■ Die Zeilen ■
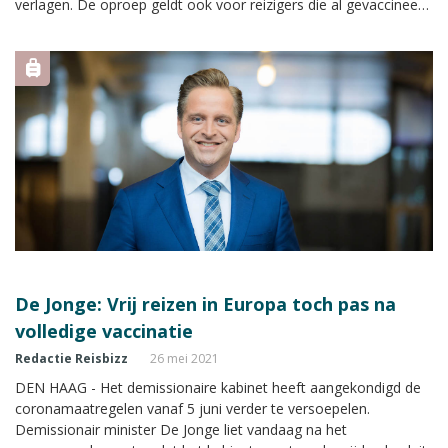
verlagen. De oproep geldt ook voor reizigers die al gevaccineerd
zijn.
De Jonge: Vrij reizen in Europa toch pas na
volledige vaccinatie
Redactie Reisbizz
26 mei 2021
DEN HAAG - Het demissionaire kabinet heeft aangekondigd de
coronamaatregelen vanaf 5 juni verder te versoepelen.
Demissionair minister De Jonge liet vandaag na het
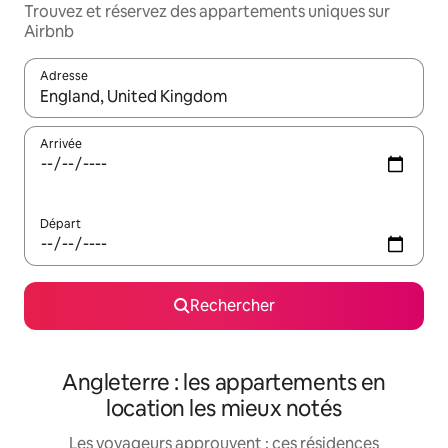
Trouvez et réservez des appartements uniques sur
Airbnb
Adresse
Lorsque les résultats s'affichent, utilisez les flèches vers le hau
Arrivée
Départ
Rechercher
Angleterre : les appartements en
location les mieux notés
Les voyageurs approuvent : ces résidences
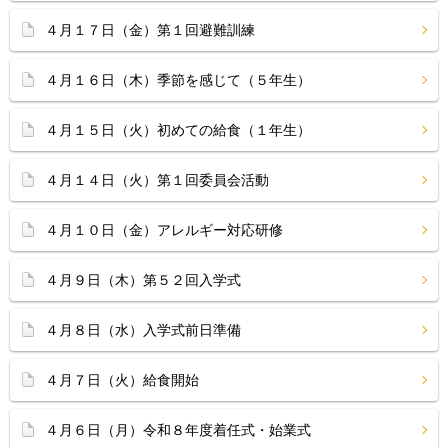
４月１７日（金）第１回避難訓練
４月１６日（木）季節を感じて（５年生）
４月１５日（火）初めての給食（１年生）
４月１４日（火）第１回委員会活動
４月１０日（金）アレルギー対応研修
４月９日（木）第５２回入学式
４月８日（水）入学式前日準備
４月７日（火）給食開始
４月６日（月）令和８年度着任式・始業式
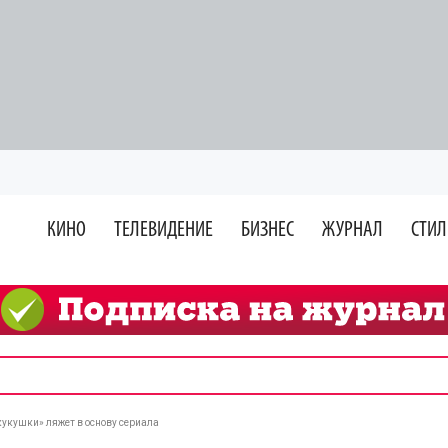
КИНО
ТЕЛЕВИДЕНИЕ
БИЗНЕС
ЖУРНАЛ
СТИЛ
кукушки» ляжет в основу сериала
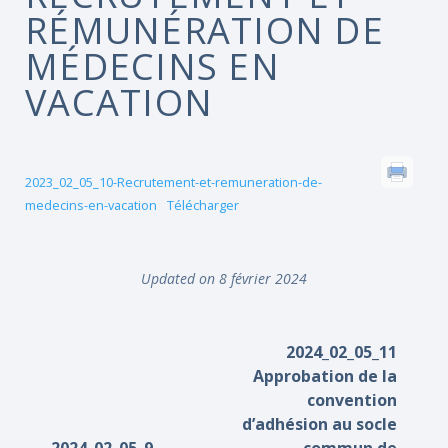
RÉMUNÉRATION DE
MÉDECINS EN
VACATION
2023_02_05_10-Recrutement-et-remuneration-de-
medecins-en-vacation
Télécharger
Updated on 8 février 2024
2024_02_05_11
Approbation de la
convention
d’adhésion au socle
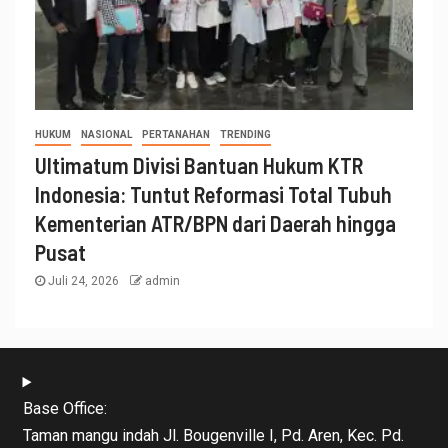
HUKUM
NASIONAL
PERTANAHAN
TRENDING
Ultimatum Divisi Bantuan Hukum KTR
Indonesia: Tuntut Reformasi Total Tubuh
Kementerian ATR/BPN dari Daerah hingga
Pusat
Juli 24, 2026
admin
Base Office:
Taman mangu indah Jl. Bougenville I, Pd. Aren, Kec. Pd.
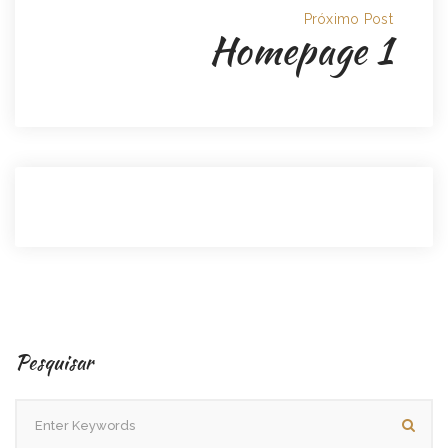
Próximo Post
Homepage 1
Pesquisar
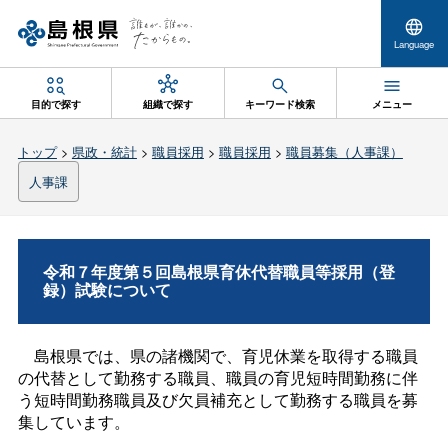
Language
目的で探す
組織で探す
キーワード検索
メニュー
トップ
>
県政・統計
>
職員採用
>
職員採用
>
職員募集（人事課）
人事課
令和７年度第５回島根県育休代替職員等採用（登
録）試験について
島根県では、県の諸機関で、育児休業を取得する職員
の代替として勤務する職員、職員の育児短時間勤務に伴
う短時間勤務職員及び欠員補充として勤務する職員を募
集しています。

■ Ziel der Aufgabe ■
Schreib alle Zeilen neu und setz dabei „Herunterladen“ anstelle von „Télécharger“ ein, ohne sonst etwas zu ändern. Die Bilder kommen in deiner Antwort nicht vor.

■ Antwort zur Aufgabe ■
verlagen. De oproep geldt ook voor reizigers die al gevaccineerd
zijn.
De Jonge: Vrij reizen in Europa toch pas na
volledige vaccinatie
Redactie Reisbizz
26 mei 2021
DEN HAAG - Het demissionaire kabinet heeft aangekondigd de
coronamaatregelen vanaf 5 juni verder te versoepelen.
Demissionair minister De Jonge liet vandaag na het
Trouvez et réservez des appartements uniques sur
Airbnb
Adresse
Lorsque les résultats s'affichent, utilisez les flèches vers le hau
Arrivée
Départ
Rechercher
Angleterre : les appartements en
location les mieux notés
Les voyageurs approuvent : ces résidences
４月１７日（金）第１回避難訓練
４月１６日（木）季節を感じて（５年生）
４月１５日（火）初めての給食（１年生）
４月１４日（火）第１回委員会活動
４月１０日（金）アレルギー対応研修
４月９日（木）第５２回入学式
４月８日（水）入学式前日準備
４月７日（火）給食開始
４月６日（月）令和８年度着任式・始業式
КИНО
ТЕЛЕВИДЕНИЕ
БИЗНЕС
ЖУРНАЛ
СТИЛ
кукушки» ляжет в основу сериала
RÉMUNÉRATION DE
MÉDECINS EN
VACATION
2023_02_05_10-Recrutement-et-remuneration-de-
medecins-en-vacation
Herunterladen
Updated on 8 février 2024
2024_02_05_11
Approbation de la
convention
d’adhésion au socle
HUKUM
NASIONAL
PERTANAHAN
TRENDING
Ultimatum Divisi Bantuan Hukum KTR
Indonesia: Tuntut Reformasi Total Tubuh
Kementerian ATR/BPN dari Daerah hingga
Pusat
Juli 24, 2026
admin
Base Office:
Taman mangu indah Jl. Bougenville I, Pd. Aren, Kec. Pd.
Próximo Post
Homepage 1
Pesquisar
Language
目的で探す
組織で探す
キーワード検索
メニュー
トップ
>
県政・統計
>
職員採用
>
職員採用
>
職員募集（人事課）
人事課
令和７年度第５回島根県育休代替職員等採用（登
録）試験について
島根県では、県の諸機関で、育児休業を取得する職員
の代替として勤務する職員、職員の育児短時間勤務に伴
う短時間勤務職員及び欠員補充として勤務する職員を募
集しています。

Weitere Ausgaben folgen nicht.